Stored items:
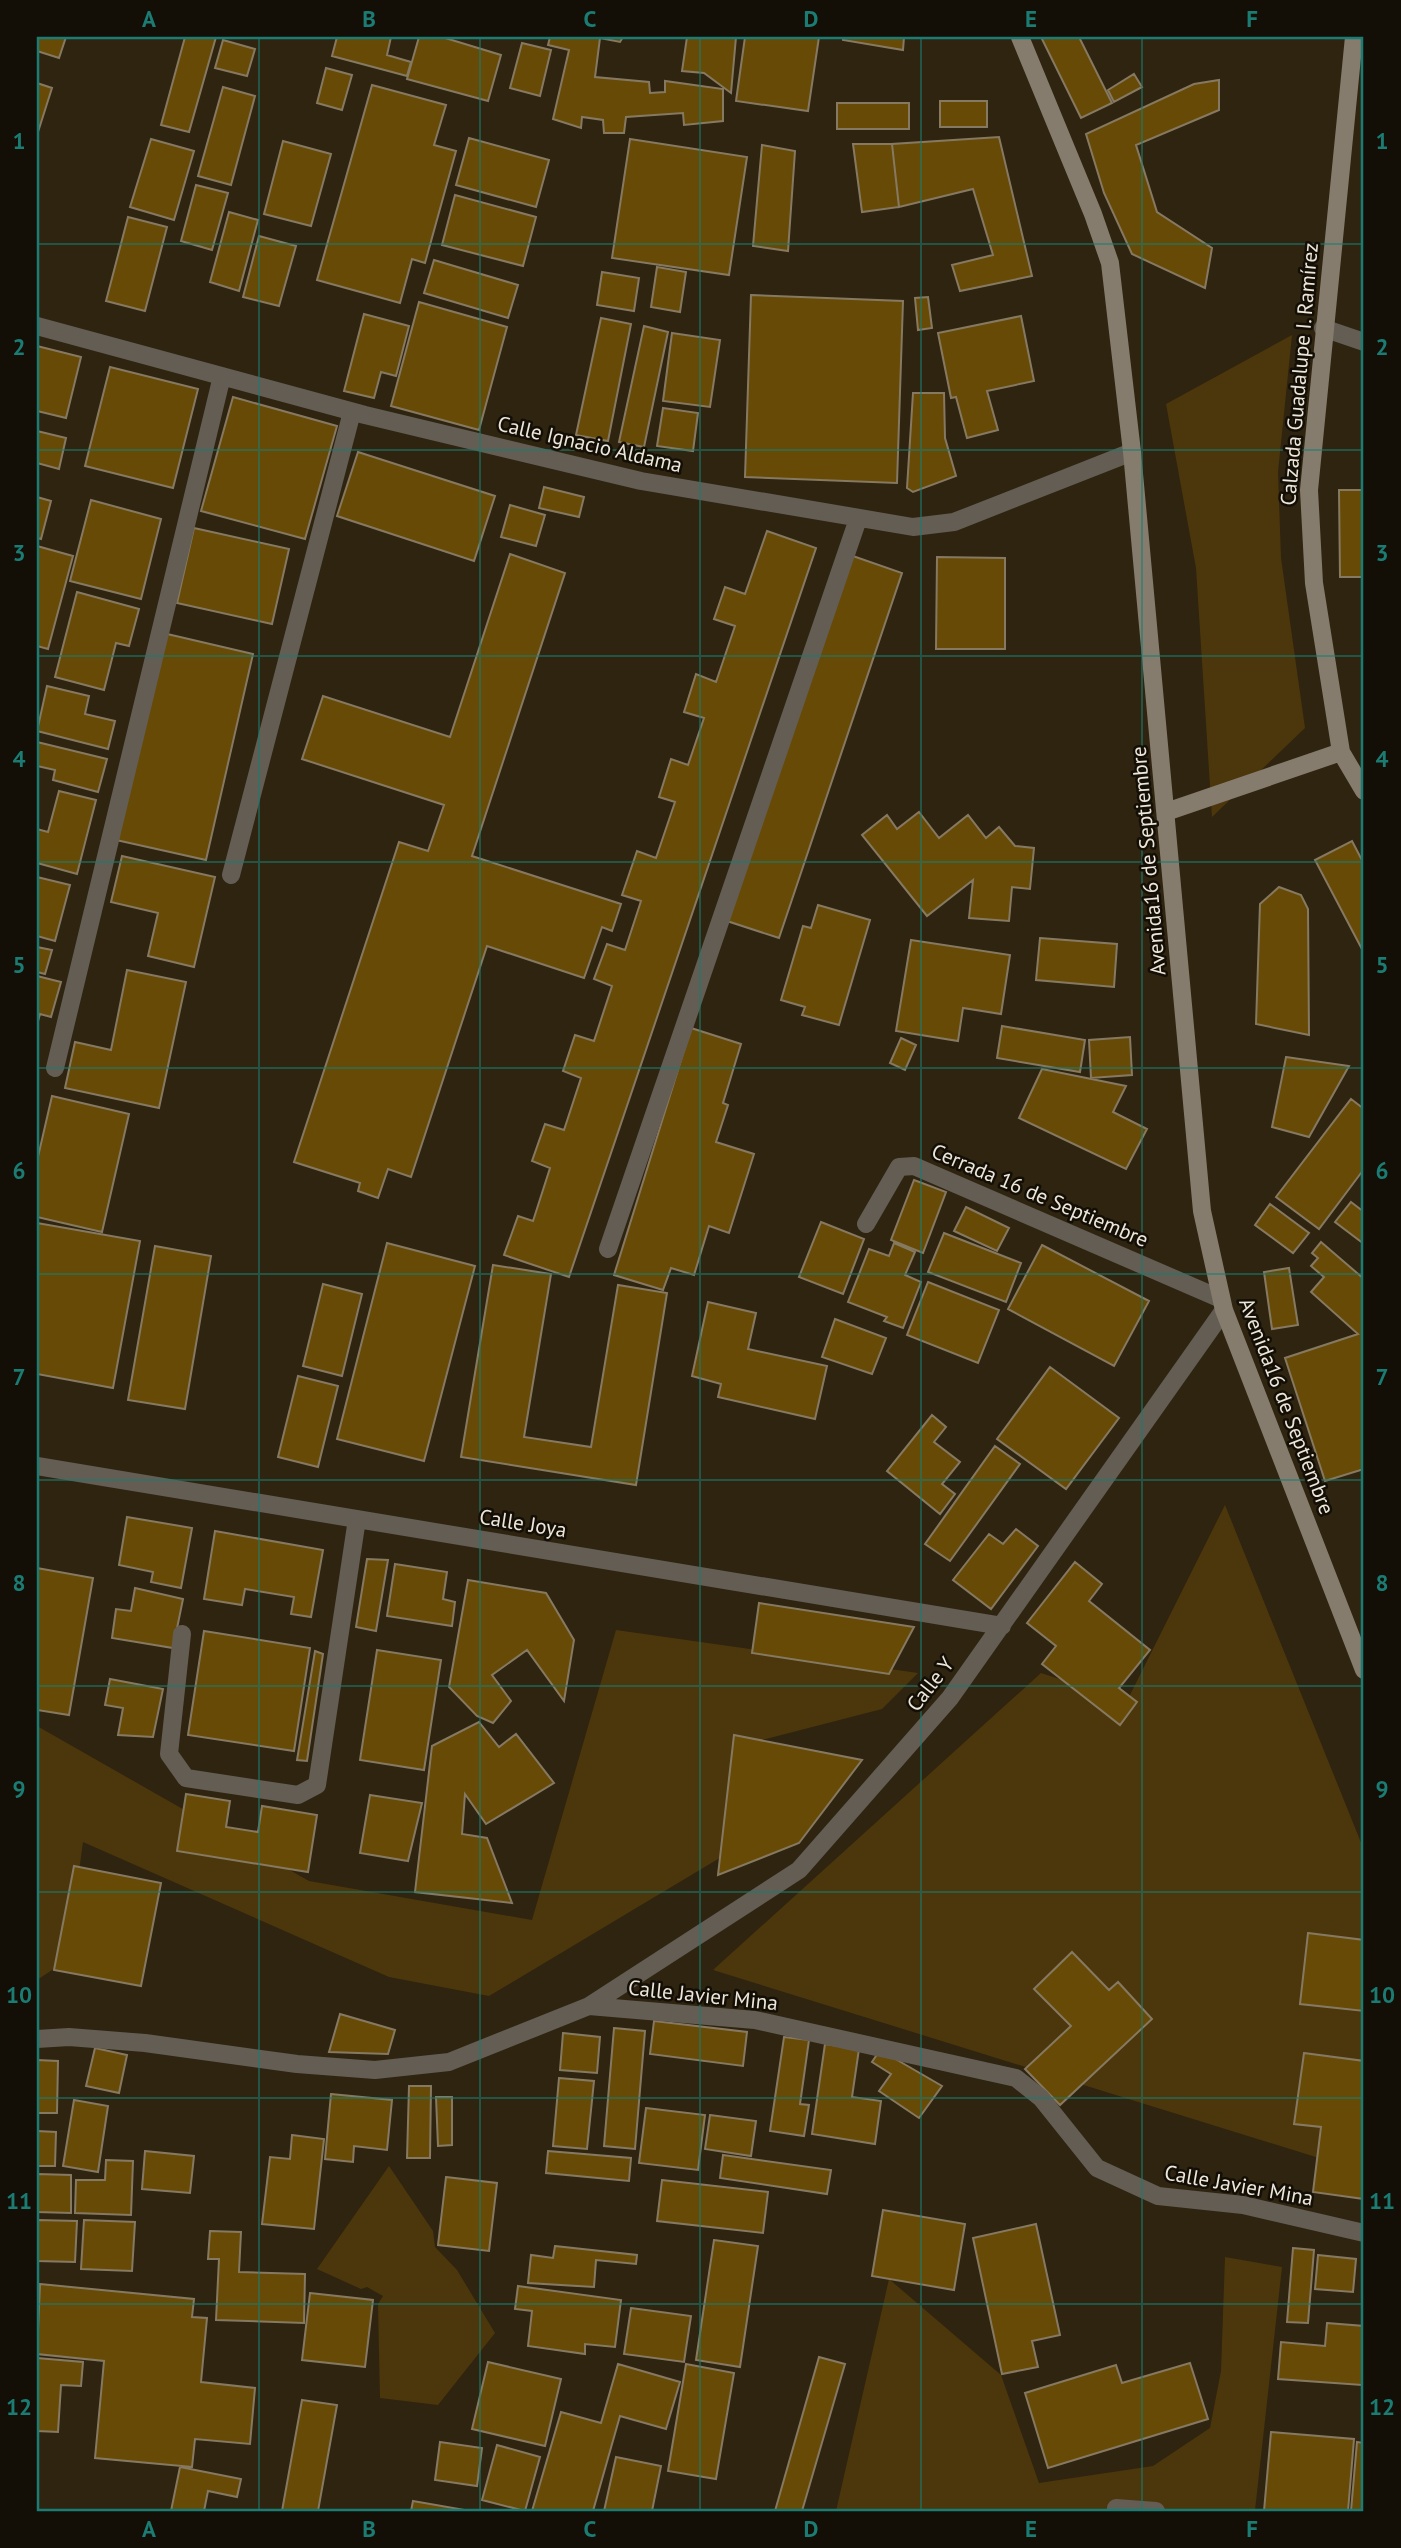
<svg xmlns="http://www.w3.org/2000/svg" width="1401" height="2548" viewBox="0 0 1401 2548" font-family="'PT Sans',sans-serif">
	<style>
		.green { fill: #4c370c }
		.building { fill: #674a06; stroke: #867962; stroke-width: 2 }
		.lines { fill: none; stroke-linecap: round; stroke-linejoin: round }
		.street { stroke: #635d54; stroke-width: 18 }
		.secondary { stroke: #857c6d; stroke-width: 18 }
		.grid { fill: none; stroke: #1a7c73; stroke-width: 2; stroke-opacity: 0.55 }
		.labels { text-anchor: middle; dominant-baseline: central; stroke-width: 5; stroke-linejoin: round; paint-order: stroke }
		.street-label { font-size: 21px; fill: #ede6da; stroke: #130e06 }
		.neatline { fill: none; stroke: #1a7c73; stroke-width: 2.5 }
		.grid-label { font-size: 23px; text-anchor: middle; font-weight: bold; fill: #1a7c73 }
	</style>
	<rect width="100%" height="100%" fill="#2f2410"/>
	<path class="green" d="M1292,335L1278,472L1281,558L1305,728L1212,817L1196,568L1166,404Z
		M1225,1505L1364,1850V2172L713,1970L1041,1673L1127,1701Z
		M616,1630L918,1673L882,1709L731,1748L785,1819L489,1996L389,1977L83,1842L67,1960L37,1980V1726L309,1881L532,1920Z
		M389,2166L433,2231L435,2247L457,2270L495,2333L438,2405L380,2398L378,2304L383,2296L367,2287L361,2289L317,2269Z
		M1225,2257L1282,2267L1255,2510L836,2511L889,2279L1001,2375L1039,2483L1153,2466L1210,2428L1221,2371Z"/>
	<path class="building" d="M37,37H66L59,58L37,51Z
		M185,37H216L189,132L161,125Z
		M337,37H391L387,55L411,62L407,76L332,56Z
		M419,37H442L501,55L488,101L407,79Z
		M550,37H623L620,42L600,38L595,77L649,82L650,93L665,92V81L723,89V121L684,125L683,113L626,117L624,133H604L603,120L582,117L581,128L553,119L569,50L548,45Z
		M687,37H736L731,93L704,73L682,71Z
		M745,37H819L808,111L736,101Z
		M843,37H904L903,50L843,40Z
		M1041,37H1079L1112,103L1081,118Z
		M223,40L255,49L247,76L215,68Z
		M522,43L551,50L540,96L510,88Z
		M326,68L352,75L342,110L317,103Z
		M1134,74L1142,87L1114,102L1108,90Z
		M1219,80V110L1136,145L1157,212L1212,248L1205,288L1132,254L1104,193L1086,134L1194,84Z
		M37,83L52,88L38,132L37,131Z
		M372,85L446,105L434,145L456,151L425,263L412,259L400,303L317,280Z
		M223,87L255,96L231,185L198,176Z
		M940,101H987V127H940Z
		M837,103H909V129H837Z
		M999,137L1032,276L960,291L952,265L993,255L973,189L899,207L892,144Z
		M469,138L549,160L536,207L456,185Z
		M151,139L194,151L174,220L130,207Z
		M630,139L747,157L729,275L612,258Z
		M283,141L331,154L311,226L264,214Z
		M853,144H892L899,207L862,212Z
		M762,145L795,151L788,251L753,246Z
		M196,185L228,193L212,250L181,241Z
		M455,195L536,217L523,266L442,245Z
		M229,212L258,220L239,291L210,282Z
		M128,217L167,227L145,311L106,301Z
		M259,236L296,246L279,306L243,297Z
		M434,260L518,285L508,318L424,293Z
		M657,267L686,272L680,312L651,307Z
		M602,272L639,278L634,311L597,305Z
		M751,295L903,301L897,483L745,477Z
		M928,297L932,328L918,330L915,298Z
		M419,302L507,327L479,430L391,406Z
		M364,314L409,326L396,376L381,372L374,398L344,391Z
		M1021,316L1034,381L987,391L998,430L967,438L956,397L951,398L938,333Z
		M601,318L631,324L608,441L576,435Z
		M644,326L668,332L644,447L619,442Z
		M672,333L720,340L710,407L663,401Z
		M37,346L81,357L66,418L37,411Z
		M110,367L198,389L173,488L85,466Z
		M913,393H944L945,438L956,476L913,492L907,488Z
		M233,397L337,426L305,539L201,511Z
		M663,408L698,413L693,451L657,446Z
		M37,431L66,438L59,469L37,463Z
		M358,452L495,496L474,561L337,516Z
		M544,487L584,497L579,517L539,508Z
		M1339,490H1364V577H1340Z
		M37,497L51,501L41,539L37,538Z
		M91,500L161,519L141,599L70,581Z
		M510,505L545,515L536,546L501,537Z
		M194,528L289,549L272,624L177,603Z
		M767,531L816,548L569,1277L504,1255L518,1216L533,1221L550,1168L532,1161L545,1124L564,1130L581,1078L563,1071L575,1035L594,1041L612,986L594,979L607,944L625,950L641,901L622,895L637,851L656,858L675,802L659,797L671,759L688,765L704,718L684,712L696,674L716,682L735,626L714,619L725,587L745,594Z
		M37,546L73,556L48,649L37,646Z
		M510,554L565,573L472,856L621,904L612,931L602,927L584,978L487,946L411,1177L388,1169L378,1198L358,1191L360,1183L294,1162L399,842L428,851L444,805L302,759L323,696L450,737Z
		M850,555L902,573L779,938L727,921Z
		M937,557L1005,558V649H936Z
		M77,592L139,609L129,646L116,643L104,690L55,677Z
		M163,633L253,654L206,860L116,840Z
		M47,686L89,696L85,714L115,721L108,749L37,731Z
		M37,742L107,759L98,792L53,780L55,770L37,766Z
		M59,791L96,800L77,874L37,863V829L48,832Z
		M919,812L939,838L968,815L986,838L999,827L1015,846L1034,848L1030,889L1012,887L1009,921L969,918L973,880L927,916L862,835L887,815L897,829Z
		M1352,841L1364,864V953L1315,860Z
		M122,856L215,877L194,967L148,956L158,913L111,902Z
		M37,877L70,885L55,941L37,936Z
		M1279,887L1301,895L1308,909L1309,1035L1256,1024L1260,904Z
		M818,905L870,920L839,1025L802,1015L805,1007L781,1000L803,926L811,928Z
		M1040,938L1117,944L1114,987L1036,980Z
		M911,940L1010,955L1001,1014L963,1008L958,1041L896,1031Z
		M37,947L52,950L45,974L37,972Z
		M127,970L186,982L159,1108L65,1088L75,1042L111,1050Z
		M37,976L61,982L51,1017L40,1014L37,1025Z
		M1002,1026L1085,1040L1080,1072L997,1058Z
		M691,1028L741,1044L723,1103L728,1105L716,1142L754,1154L729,1233L709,1226L694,1275L671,1268L663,1290L614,1275Z
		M1130,1037L1132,1075L1091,1078L1089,1040Z
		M901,1038L916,1045L905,1070L890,1063Z
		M1286,1057L1349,1066L1309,1137L1272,1127Z
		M1042,1069L1126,1086L1113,1112L1147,1129L1126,1169L1019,1118Z
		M52,1096L129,1114L102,1232L37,1217V1161Z
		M1351,1099L1364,1109V1169L1319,1229L1276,1197Z
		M914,1180L946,1192L923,1253L891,1240Z
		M1351,1202L1364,1212V1244L1335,1222Z
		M1270,1204L1309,1233L1293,1253L1255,1225Z
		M966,1207L1009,1228L997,1251L954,1231Z
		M821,1222L864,1239L843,1294L799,1277Z
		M37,1223L140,1241L113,1388L37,1374Z
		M944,1233L1021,1263L1006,1302L928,1272Z
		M1321,1242L1364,1279V1469L1325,1481L1285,1358L1358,1334L1311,1292L1324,1277L1311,1266L1318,1258L1312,1253Z
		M387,1243L475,1266L424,1461L337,1439Z
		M894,1243L915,1252L905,1275L921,1282L903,1328L884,1321L887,1317L848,1302L869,1249L889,1256Z
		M1042,1245L1149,1301L1114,1366L1008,1309Z
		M155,1246L211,1256L185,1409L128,1400Z
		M493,1265L551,1274L524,1437L591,1447L618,1285L667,1293L636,1485L461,1457Z
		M1289,1268L1298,1325L1272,1329L1264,1272Z
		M928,1282L999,1310L978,1363L907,1335Z
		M323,1284L362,1294L342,1376L303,1366Z
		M708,1302L756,1313L748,1349L827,1366L815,1419L718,1397L721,1384L692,1376Z
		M835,1319L886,1338L872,1374L822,1357Z
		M1050,1367L1119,1418L1066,1489L997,1439Z
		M298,1376L338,1386L318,1467L278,1457Z
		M932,1415L946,1427L934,1442L960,1462L942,1484L955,1494L940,1514L887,1471Z
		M995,1446L1020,1464L950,1561L925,1544Z
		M127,1517L192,1528L181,1588L151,1582L153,1572L119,1565Z
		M1016,1529L1038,1546L991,1609L953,1580L989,1534L1003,1544Z
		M215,1531L323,1550L311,1617L291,1614L294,1597L245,1589L242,1605L204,1599Z
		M367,1559L388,1560L376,1631L356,1627Z
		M1075,1562L1102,1584L1089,1601L1150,1650L1119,1688L1137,1702L1120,1725L1042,1664L1056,1646L1027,1623Z
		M395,1564L447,1572L443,1599L455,1602L452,1626L387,1616Z
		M37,1568L93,1578L69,1715L37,1710Z
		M468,1580L546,1593L574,1640L564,1701L527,1650L492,1675L511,1701L493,1723L477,1716L449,1687Z
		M135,1588L183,1599L173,1648L112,1638L116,1609L131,1611Z
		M759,1603L914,1627L889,1674L752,1653Z
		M204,1631L310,1648L294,1751L188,1735Z
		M377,1650L441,1660L424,1770L360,1760Z
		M315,1651L323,1654L307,1761L297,1760Z
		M110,1679L163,1689L153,1737L118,1735L123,1708L105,1705Z
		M479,1722L499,1747L516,1734L554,1783L486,1824L465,1794L462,1834L487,1838L512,1903L415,1892L432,1746Z
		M734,1735L862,1760L799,1843L718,1875Z
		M186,1794L230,1801L226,1827L258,1832L262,1806L317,1815L308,1872L177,1851Z
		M370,1795L422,1803L408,1861L360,1853Z
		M74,1866L161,1883L141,1986L54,1970Z
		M1308,1933L1364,1940V2011L1300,2004Z
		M1072,1952L1109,1990L1118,1982L1152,2019L1060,2105L1025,2069L1071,2026L1034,1989Z
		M340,2014L395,2030L388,2054L329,2052Z
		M654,2021L747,2032L743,2066L650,2054Z
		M614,2028L645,2031L635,2149L604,2146Z
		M563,2033L600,2037L597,2073L560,2070Z
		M784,2037L809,2040L800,2104L809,2105L804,2136L770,2131Z
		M825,2044L859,2049L852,2097L881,2101L875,2144L812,2134Z
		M95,2048L127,2055L119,2093L86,2086Z
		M880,2050L942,2086L919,2118L879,2091L891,2074L872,2062Z
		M1304,2053L1364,2061V2199L1313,2192L1321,2127L1294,2124Z
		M37,2060L58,2061L57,2113H37Z
		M559,2078L594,2081L587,2149L553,2146Z
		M409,2086H431L430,2158H407Z
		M331,2094L392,2100L387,2150L354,2146L353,2162L325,2159Z
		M436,2097H452V2145L438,2146Z
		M74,2100L108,2106L98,2172L63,2166Z
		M646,2108L705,2115L698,2170L639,2163Z
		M710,2115L756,2121L751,2156L705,2149Z
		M37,2131L56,2132L55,2166H37Z
		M292,2135L324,2139L314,2229L262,2224L270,2157L290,2159Z
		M145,2151L194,2156L190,2193L142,2189Z
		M548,2151L631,2158L629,2181L546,2173Z
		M723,2155L831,2170L827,2194L720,2178Z
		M106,2160L133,2161L131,2215L75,2213L76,2180H105Z
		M37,2174L71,2175V2213L37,2212Z
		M446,2177L497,2183L489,2251L438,2245Z
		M662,2180L768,2192L763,2233L657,2221Z
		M883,2210L965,2224L954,2290L872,2276Z
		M37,2220L77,2221L75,2262L37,2261Z
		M84,2220L135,2222L132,2271L81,2269Z
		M1036,2224L1060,2335L1032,2341L1038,2367L1002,2374L973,2238Z
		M210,2231L241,2232L239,2272L305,2274L304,2323L216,2320L219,2259H208Z
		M714,2240L758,2246L740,2367L696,2360Z
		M555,2246L637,2255L636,2264L596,2260L594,2287L528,2283L531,2255L553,2258Z
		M1293,2248L1314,2250L1308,2323L1287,2322Z
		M1318,2255L1356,2259L1353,2292L1315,2289Z
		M40,2284L194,2299L192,2317L207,2318L201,2382L255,2388L250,2444L195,2439L192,2467L95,2458L104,2361L37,2354Z
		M518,2286L621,2300L615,2347L585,2344V2354L528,2346L532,2311L515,2309Z
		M310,2293L373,2300L365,2367L302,2360Z
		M631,2308L691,2316L684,2362L624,2354Z
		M1327,2323L1364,2326L1362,2385L1278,2379L1281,2342L1325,2346Z
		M819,2357L845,2364L802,2511H775Z
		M37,2358L83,2362L81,2386L61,2385L58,2432L37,2431Z
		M488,2362L561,2379L545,2446L472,2429Z
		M1190,2363L1208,2419L1048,2468L1025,2393L1116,2365L1122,2383Z
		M618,2364L680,2382L666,2429L620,2416L593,2511H532L561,2412L601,2423Z
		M686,2364L734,2373L716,2479L668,2471Z
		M302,2400L337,2405L318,2511H282Z
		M1271,2432L1354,2439L1348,2511H1264Z
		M440,2442L482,2448L477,2486L435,2480Z
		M1357,2442L1364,2443V2511H1351Z
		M497,2445L540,2457L525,2511L482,2500Z
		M616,2457L661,2466L652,2511H604Z
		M180,2467L241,2479L237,2497L208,2491L204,2511H171Z
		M413,2501L465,2510V2511H411Z"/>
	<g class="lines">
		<path class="street" d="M37,326L365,415L641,481L913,527L954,522L1132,452
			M1323,328L1364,342
			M231,875L352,412
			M55,1068L222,376
			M866,1224L899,1167L914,1166L1221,1299
			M608,1249L858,519
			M37,1466L1002,1626
			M182,1634L169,1754L186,1778L298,1795L317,1785L357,1519
			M589,2006L799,1870L950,1698L1224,1310
			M37,2039L69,2037L145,2043L297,2064L375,2070L449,2062L589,2006L755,2020L1016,2078L1041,2098L1097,2168L1158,2196L1243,2205L1364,2233
			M1116,2511V2508L1156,2511"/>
		<path class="secondary" d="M1020,37L1093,214L1110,263L1132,452L1202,1211L1224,1310L1364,1670
			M1354,37L1309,490L1314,583L1341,752L1364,791
			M1166,812L1341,752"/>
	</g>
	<path class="grid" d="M259,37V2511M480,37V2511M700,37V2511M921,37V2511M1142,37V2511M37,244H1364M37,450H1364M37,656H1364M37,862H1364M37,1068H1364M37,1274H1364M37,1480H1364M37,1686H1364M37,1892H1364M37,2098H1364M37,2304H1364"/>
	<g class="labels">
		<g class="street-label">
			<text transform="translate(1299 374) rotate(-85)">Calzada Guadalupe I. Ramírez</text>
			<text transform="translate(590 444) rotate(13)">Calle Ignacio Aldama</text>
			<text transform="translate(1148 861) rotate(-95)">Avenida16 de Septiembre</text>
			<text transform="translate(1040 1195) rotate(23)">Cerrada 16 de Septiembre</text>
			<text transform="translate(1287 1406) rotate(69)">Avenida16 de Septiembre</text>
			<text transform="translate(523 1523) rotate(9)">Calle Joya</text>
			<text transform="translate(930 1684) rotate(-52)">Calle Y</text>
			<text transform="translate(703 1995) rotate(6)">Calle Javier Mina</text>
			<text transform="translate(1239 2185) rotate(10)">Calle Javier Mina</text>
		</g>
	</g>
	<rect width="1401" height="2548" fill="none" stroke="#130e06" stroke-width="77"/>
	<rect x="38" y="38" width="1324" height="2472" class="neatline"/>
	<g class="grid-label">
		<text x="149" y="27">A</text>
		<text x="369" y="27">B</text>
		<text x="590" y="27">C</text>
		<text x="811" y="27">D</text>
		<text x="1031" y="27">E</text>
		<text x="1252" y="27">F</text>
		<text x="19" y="149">1</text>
		<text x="1382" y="149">1</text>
		<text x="19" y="355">2</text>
		<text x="1382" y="355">2</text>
		<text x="19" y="561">3</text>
		<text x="1382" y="561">3</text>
		<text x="19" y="767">4</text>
		<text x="1382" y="767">4</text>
		<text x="19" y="973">5</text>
		<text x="1382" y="973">5</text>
		<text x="19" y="1179">6</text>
		<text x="1382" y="1179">6</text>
		<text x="19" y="1385">7</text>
		<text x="1382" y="1385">7</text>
		<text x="19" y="1591">8</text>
		<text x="1382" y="1591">8</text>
		<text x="19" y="1797">9</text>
		<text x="1382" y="1797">9</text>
		<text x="19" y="2003">10</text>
		<text x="1382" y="2003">10</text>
		<text x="19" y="2209">11</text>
		<text x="1382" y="2209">11</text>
		<text x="19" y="2415">12</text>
		<text x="1382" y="2415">12</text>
		<text x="149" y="2537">A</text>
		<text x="369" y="2537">B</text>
		<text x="590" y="2537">C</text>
		<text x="811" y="2537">D</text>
		<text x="1031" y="2537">E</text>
		<text x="1252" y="2537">F</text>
	</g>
</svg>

◆ **Requirement**
Pull out each line of the records holding the string "lines".

◆ **Result**
		.lines { fill: none; stroke-linecap: round; stroke-linejoin: round }
	<g class="lines">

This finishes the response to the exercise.